Many countries have vaccinated millions of their people. The World Health Organization, Unicef, Gavi, the Vaccine Alliance, among other organizations created COVAX which stands for COVID-19 Vaccines Global Access which aims for equitable access to vaccines, especially by poor and developing countries.
This was after WHO insisted that the world could end up in a “catastrophic moral failure” if poorer countries are left behind in the vaccination race. There too is the possibility that the virus can mutate into strains that may not be resolved by existing vaccines.
True enough, we already have other strains like the UK, the South African variant, the Brazilian, Hong Kong and recently, our very own Philippine strain that was discovered in Central Visayas.
This March, we officially started vaccinating those on DOH’s priority list through the Sinovac vaccines earlier donated by the Chinese government and the Astra Zeneca vaccines from the COVAX facility. The biggest contributor to that facility is the US government that pledged $4 Billion along with Germany, the United Kingdom and other developed nations and private donors.
Last Monday, after his much-publicized birthday, the President and his men personally accepted the one million Sinovac vaccines from China purchased by the national government for P700 million.
What is interesting is the fact that acceptability for vaccine rollout remains very low. A friend who chatted with a BHW who are going house-to-house to register residents for the rollout admitted that they are having a hard time convincing the masses, particularly 4Ps recipients.
I belong to Barangay Villamonte and while most of my friends said they were already visited by their barangay for the vaccine survey, we have not seen anyone from our barangay yet.
Despite the fact that there are over 128 million COVID cases globally and 2.8 million deaths, including our country’s record-breaking 10,000 cases in a day, it is frustrating to read the reactions of people who continue to believe that COVID will not affect/infect them.
This is probably because our own government downplays the severity of this pandemic with presidential spokesperson Harry Roque saying, “maliit na bagay lang yan.” Add to that the “fake news” that continue to proliferate on supposed dangers of getting vaccinated or home remedies that will make them invincible to the virus and some just out of sheer irresponsibility.
We have been kept in the dark of some cases here such as children of rich people that partied and resulted in mass infection of those who attended. Or the group of young kids that went to Boracay and came home positive, belatedly informed by one of them that he was infected when they left.
The national government promised that by mid-year, mass vaccination will be on the roll but with vaccines coming in trickles, those will again become broken promises.

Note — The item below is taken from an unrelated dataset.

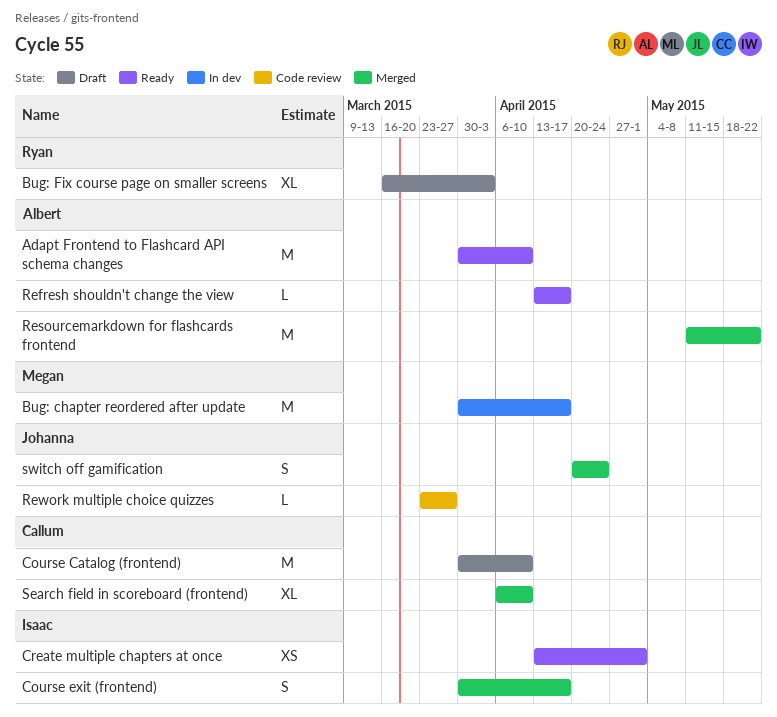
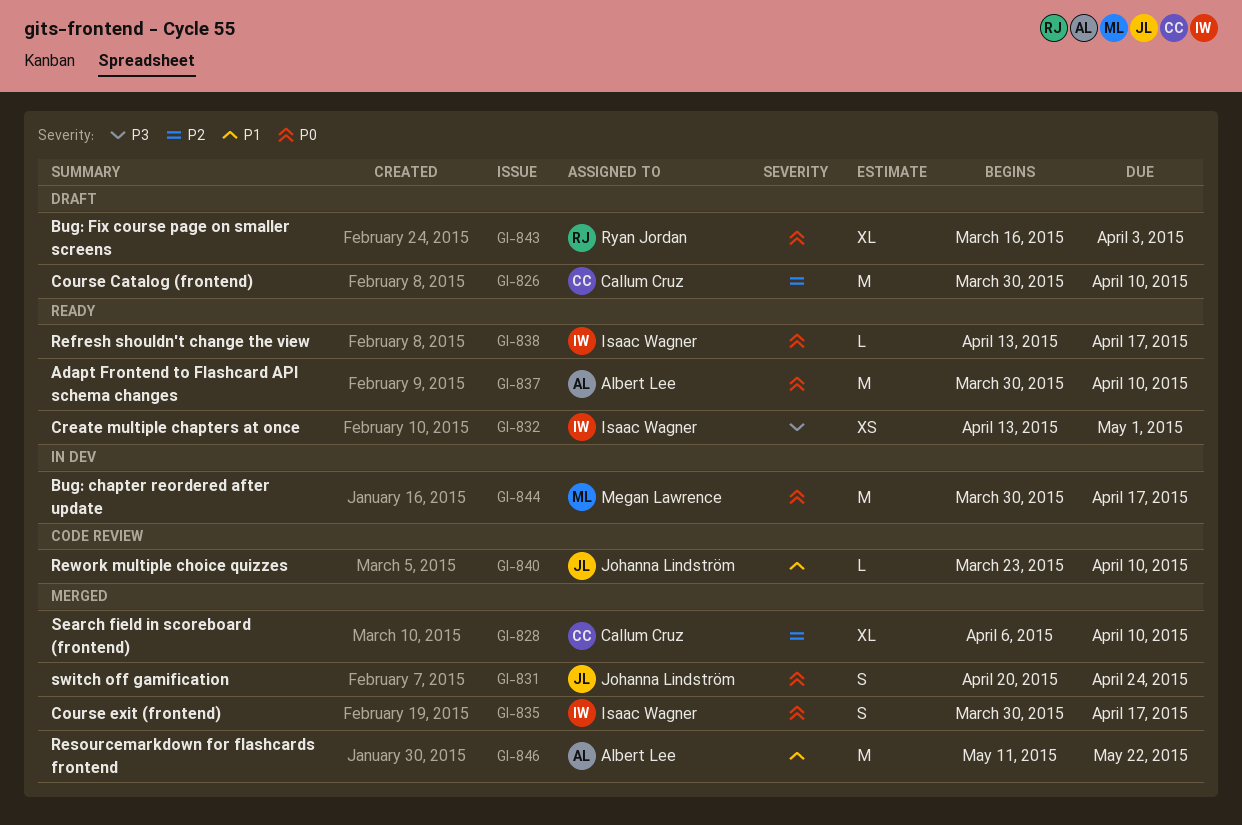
Refresh shouldn't change the view, owner: Albert Lee -> Isaac Wagner
Rework multiple choice quizzes, due: Mar 27 -> Apr 10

But finally, Monday night we heard an overwhelmed president admit that he is near tears of the situation we are in. Drama or not, the best part of that announcement was when Duterte ordered the government to finally allow the private sector to bring in their own vaccines in light of complaints that the government vaccination campaign is so slow.
Of course, with the law in place that one has to go through the national government to purchase and since there is no approval for commercial distribution of the vaccines that is probably just all talk again.